-- BEGIN Selected passage --
Piston Accelerator (2)

To illustrate how high these forces may sometimes be, let's use as an example the Yamaha TD-2, using 11,000 rpm for N. The formula tells us that at that speed, maximum piston acceleration will be (with the answer rounded off by my slide rule; I'm too lazy to do it all with paper and pencil) no less than 135,000 ft/sec2. Now if you will recall for a moment that the acceleration of gravity is only 32 ft/sec2, it will be clear that the load on the Yamaha's pistons - and thus on its rings - is very high indeed. But is the loading high enough to make the Yamaha's rings flutter? Obviously, it is not, as the engine remains not only reliable but crisp in comparatively long races. The limit, for the TD-2 engine, is slightly higher than 135,000 ft/sec2 - but not much higher, as you will see in the following table listing ring thicknesses and the accelerations at which they begin to flutter.
-- END Selected passage --
-- BEGIN Given records --
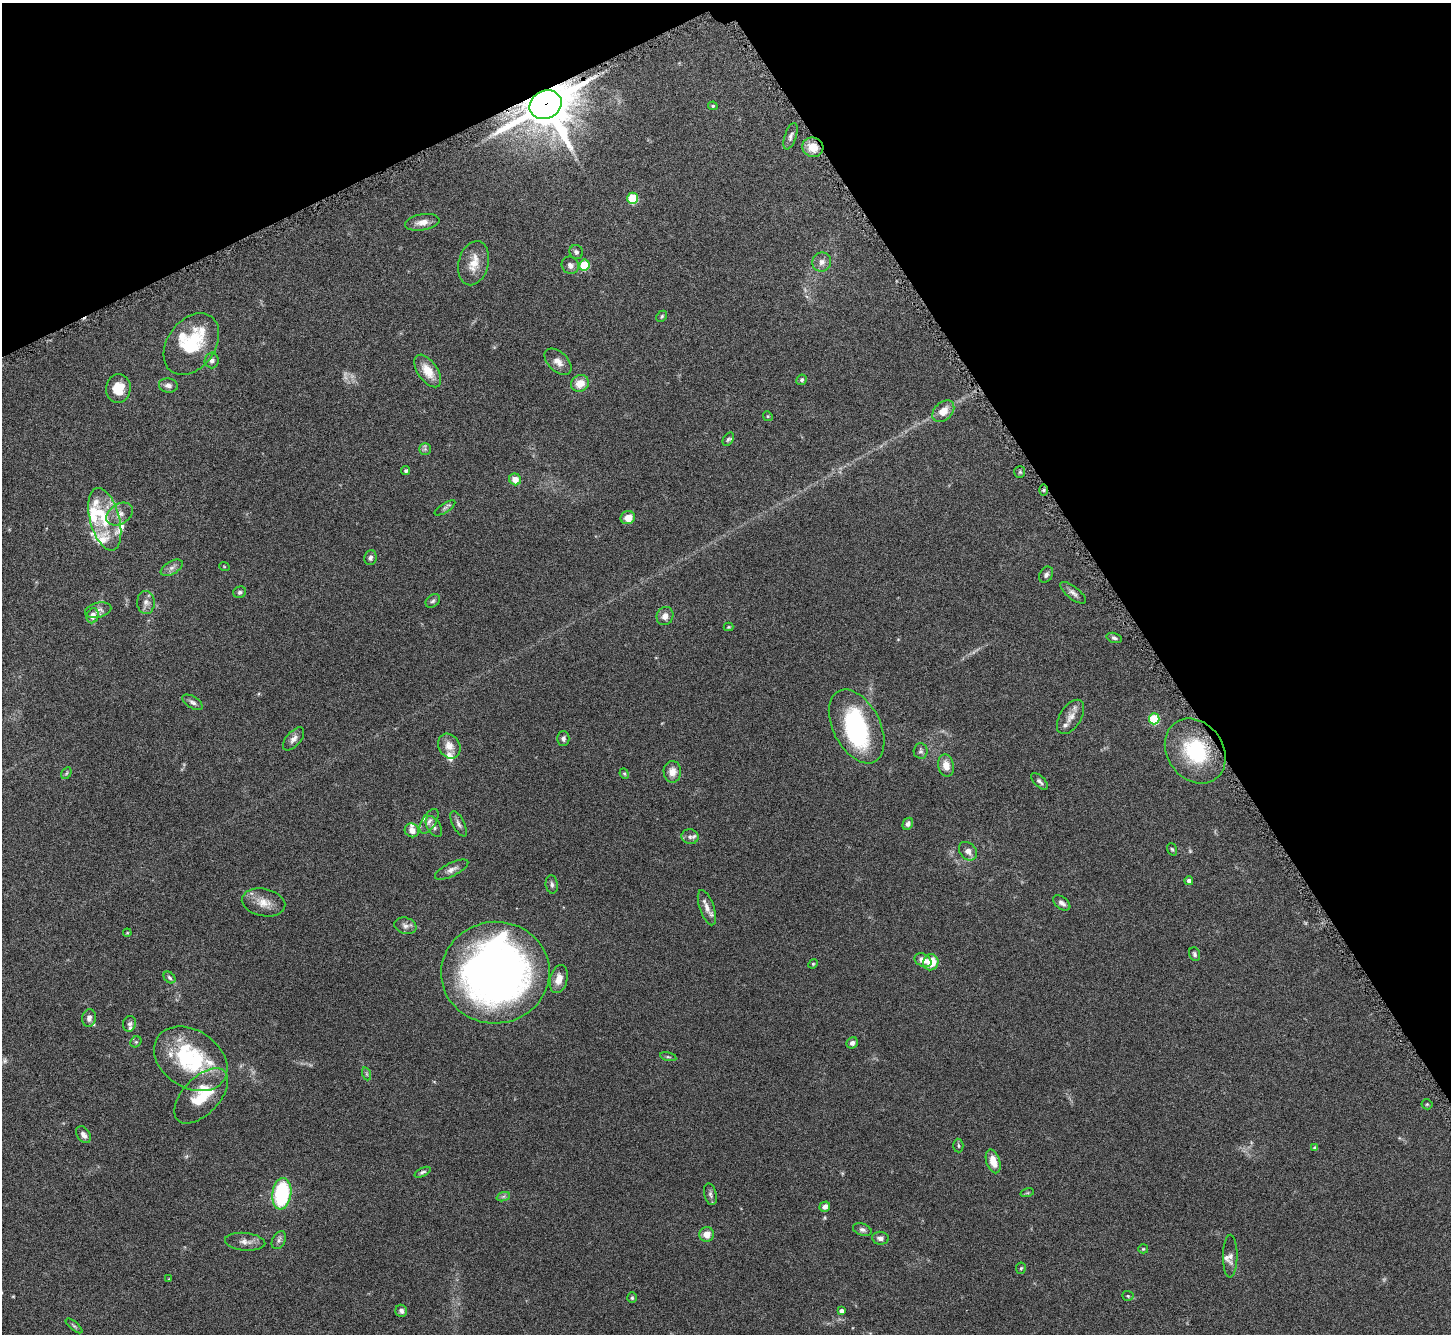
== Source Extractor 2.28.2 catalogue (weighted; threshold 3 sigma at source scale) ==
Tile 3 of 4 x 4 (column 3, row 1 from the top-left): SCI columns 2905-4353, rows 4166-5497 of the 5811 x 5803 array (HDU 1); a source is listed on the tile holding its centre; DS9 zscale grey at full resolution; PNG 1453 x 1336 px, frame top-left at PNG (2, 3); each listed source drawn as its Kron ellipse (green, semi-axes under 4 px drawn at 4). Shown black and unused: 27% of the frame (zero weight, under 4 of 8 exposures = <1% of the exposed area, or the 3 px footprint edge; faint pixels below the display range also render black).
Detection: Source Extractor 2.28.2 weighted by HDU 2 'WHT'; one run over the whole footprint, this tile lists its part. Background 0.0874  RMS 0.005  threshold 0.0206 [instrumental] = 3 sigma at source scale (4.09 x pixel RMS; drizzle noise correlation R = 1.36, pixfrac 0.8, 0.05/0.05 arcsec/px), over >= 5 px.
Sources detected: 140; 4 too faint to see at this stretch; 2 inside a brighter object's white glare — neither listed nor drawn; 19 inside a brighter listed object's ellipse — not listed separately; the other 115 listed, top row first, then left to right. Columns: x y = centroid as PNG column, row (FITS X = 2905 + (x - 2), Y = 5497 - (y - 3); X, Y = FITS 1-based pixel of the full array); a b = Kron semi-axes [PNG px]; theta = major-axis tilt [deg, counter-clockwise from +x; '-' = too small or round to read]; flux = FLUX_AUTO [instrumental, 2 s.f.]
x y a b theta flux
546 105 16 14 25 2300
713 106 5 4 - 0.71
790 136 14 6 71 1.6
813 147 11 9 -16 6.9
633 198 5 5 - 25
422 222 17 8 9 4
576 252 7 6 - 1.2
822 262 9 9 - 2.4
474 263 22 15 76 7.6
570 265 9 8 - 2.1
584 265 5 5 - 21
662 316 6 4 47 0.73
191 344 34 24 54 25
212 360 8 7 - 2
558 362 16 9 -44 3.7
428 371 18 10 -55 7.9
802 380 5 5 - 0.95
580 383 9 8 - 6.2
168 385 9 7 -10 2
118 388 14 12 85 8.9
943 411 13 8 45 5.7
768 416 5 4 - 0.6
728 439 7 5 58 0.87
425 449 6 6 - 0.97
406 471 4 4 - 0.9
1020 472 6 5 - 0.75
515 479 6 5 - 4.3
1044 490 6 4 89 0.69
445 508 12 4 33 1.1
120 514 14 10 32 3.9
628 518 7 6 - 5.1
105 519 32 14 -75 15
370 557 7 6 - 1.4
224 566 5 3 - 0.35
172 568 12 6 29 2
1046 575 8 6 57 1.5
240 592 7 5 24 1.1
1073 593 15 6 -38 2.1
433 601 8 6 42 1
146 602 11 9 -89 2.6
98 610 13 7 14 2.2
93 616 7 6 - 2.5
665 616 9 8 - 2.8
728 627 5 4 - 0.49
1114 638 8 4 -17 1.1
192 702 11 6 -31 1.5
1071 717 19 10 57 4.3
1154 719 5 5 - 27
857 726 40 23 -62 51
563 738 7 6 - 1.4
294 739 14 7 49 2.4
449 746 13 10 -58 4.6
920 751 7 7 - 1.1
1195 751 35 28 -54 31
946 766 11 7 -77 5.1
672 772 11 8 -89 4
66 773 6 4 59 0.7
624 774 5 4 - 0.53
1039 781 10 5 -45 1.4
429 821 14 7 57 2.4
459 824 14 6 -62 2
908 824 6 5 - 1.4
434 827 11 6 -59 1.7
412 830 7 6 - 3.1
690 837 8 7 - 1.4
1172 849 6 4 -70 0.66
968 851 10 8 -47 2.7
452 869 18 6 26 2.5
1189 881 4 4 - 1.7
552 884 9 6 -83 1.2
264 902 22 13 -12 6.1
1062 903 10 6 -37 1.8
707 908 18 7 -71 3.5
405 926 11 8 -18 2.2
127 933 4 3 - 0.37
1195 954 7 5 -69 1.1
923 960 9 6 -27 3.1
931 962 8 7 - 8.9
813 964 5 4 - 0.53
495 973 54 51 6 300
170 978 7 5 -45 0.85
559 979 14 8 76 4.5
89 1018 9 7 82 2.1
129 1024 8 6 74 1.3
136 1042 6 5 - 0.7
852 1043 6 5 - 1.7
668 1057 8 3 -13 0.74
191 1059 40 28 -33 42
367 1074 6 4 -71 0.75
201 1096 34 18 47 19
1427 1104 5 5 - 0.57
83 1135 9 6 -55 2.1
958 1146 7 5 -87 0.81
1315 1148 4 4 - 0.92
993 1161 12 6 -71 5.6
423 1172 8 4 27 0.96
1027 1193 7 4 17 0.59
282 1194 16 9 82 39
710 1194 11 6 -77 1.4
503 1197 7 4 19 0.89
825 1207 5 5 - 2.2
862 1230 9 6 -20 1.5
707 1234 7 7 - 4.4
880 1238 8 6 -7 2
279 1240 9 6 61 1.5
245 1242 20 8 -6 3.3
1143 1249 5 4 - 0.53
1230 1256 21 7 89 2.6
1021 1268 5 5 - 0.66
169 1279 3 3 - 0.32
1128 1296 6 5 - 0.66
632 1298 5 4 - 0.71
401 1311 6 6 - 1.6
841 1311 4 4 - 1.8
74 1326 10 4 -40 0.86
-- END Given records --
-- BEGIN Given records --
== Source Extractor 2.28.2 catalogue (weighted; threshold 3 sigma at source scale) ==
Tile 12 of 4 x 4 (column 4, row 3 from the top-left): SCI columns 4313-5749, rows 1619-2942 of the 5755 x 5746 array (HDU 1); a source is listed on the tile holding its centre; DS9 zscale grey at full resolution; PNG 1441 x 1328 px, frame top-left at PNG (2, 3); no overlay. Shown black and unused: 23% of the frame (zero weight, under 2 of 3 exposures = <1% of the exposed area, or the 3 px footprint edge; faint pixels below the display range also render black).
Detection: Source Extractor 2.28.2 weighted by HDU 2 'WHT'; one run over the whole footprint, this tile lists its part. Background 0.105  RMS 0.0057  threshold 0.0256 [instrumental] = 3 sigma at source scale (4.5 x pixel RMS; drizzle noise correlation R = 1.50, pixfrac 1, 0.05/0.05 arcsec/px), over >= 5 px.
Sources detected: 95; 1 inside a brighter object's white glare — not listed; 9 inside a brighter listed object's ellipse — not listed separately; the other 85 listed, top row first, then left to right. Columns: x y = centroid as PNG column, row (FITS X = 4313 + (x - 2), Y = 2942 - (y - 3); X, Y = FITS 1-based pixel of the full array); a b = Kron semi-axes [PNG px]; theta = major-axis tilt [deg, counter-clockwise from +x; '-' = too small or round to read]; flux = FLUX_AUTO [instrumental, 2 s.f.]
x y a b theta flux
-- END Given records --
◆ **Task prompt**
In the piston acceleration passage, what maximum piston acceleration does the formula give for the Yamaha TD-2 at 11,000 rpm?

◆ **Result below**
No less than 135,000 ft/sec2.